Ser catalogado como anodino es una desventaja en muchos ámbitos de la vida. Es ser alguien insustancial, carente de importancia, inofensivo. Hay, sin embargo, circunstancias en las que ser un don nadie se convierte en un atributo positivo. Justamente por ser suficientemente anodino, Manuel Páez Monges fue nombrado defensor del Pueblo.
La Constitución de 1992 creó una figura en boga en el mundo y muy modernosa, la del ombudsman o defensor del Pueblo, otorgándole tres funciones claves: la defensa de los derechos humanos, la canalización de los reclamos populares y la protección de los intereses comunitarios. Una persona con iniciativa y carácter al frente de dicha institución podría resultar incómoda para el gobierno de entonces. Por ese motivo, el Parlamento, mayoritariamente colorado, postergó casi una década la elección del primer defensor. Y cuando no tuvo más remedio que hacerlo, eligió a alguien que no hiciera daño.
Páez Monges encajaba muy bien en el perfil que se buscaba. Era abogado, seccionalero, ex intendente de Areguá y tenía el look y la personalidad perfectos para lidiar con las víctimas de torturas, exilios y desapariciones sin que se remueva demasiado el pasado. En ese sentido, Páez Monges cumplió su papel de manera tan eficazmente anodina que fue reelecto. Cuando ese nuevo plazo venció, nadie lo sacó.
A los colorados les encantaba su estilo: la Defensoría del Pueblo era tan silenciosa que parecía no existir. Mientras, la oposición se empantanaba en la búsqueda interminable del exacto cuoteo que dejara satisfechas todas las mezquindades y ambiciones. Así, deslizándose sobre la alfombra de dejadez de los políticos paraguayos, fueron pasando los meses y los años. El insípido Páez Monges logró algo que ni a Stroessner se le había ocurrido: que la gente simplemente se olvidara que había que elegir un sucesor.
Luego, pasaron los lustros y el hombre siguió allí. Se quejaron las víctimas, la Comisión de Derechos Humanos y las Naciones Unidas; hubo columnas y editoriales de los diarios; se hicieron y deshicieron ternas, se anunciaron elecciones, pero nada, Páez Monges estaba atornillado al cargo. Hoy es, paradójicamente, un símbolo de la desidia y la indolencia con las que se afrontan en Paraguay estos temas.

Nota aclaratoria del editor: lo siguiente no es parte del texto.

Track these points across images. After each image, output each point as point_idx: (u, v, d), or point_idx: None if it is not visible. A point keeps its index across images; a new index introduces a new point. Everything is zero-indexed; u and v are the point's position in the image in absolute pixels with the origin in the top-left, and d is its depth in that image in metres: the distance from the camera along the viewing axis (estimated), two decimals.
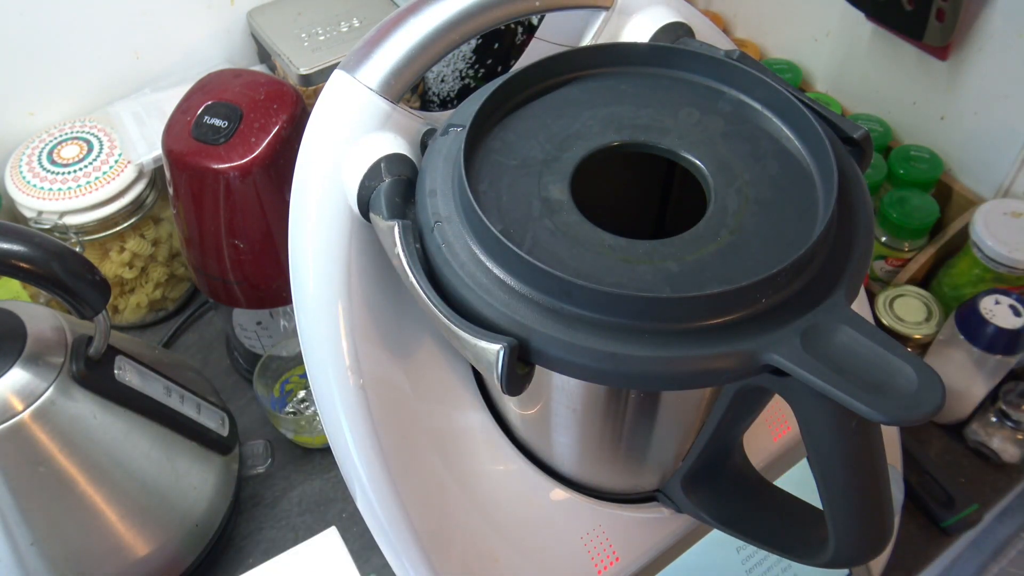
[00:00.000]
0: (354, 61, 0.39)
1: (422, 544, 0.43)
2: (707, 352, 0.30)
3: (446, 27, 0.39)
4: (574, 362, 0.31)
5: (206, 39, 0.79)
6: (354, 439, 0.42)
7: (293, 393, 0.69)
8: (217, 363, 0.74)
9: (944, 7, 0.65)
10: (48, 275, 0.45)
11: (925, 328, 0.67)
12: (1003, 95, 0.68)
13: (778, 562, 0.51)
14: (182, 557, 0.56)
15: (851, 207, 0.34)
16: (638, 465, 0.46)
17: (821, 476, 0.35)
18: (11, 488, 0.48)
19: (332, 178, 0.39)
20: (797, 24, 0.84)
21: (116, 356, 0.53)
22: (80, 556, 0.51)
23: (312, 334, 0.41)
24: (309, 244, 0.40)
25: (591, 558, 0.47)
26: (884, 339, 0.30)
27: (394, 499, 0.42)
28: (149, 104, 0.73)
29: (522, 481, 0.47)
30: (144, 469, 0.53)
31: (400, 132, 0.39)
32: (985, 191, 0.73)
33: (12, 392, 0.47)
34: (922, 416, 0.28)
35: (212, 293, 0.63)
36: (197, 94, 0.58)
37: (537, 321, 0.31)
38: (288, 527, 0.63)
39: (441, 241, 0.34)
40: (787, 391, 0.33)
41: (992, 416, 0.65)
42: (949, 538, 0.62)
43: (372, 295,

Su lamentable institución, poblada por familiares, burócratas leales, ratas y cucarachas, es el reflejo que nos devuelve la realidad a las buenas intenciones de los aquellos constituyentes del 92. Como sucede siempre en estos casos, también empiezan a aparecer denuncias de irregularidades de todo tipo. Hay que acabar con tanta humillación. Desatornillar al anodino Páez Monges es una impostergable tarea ciudadana.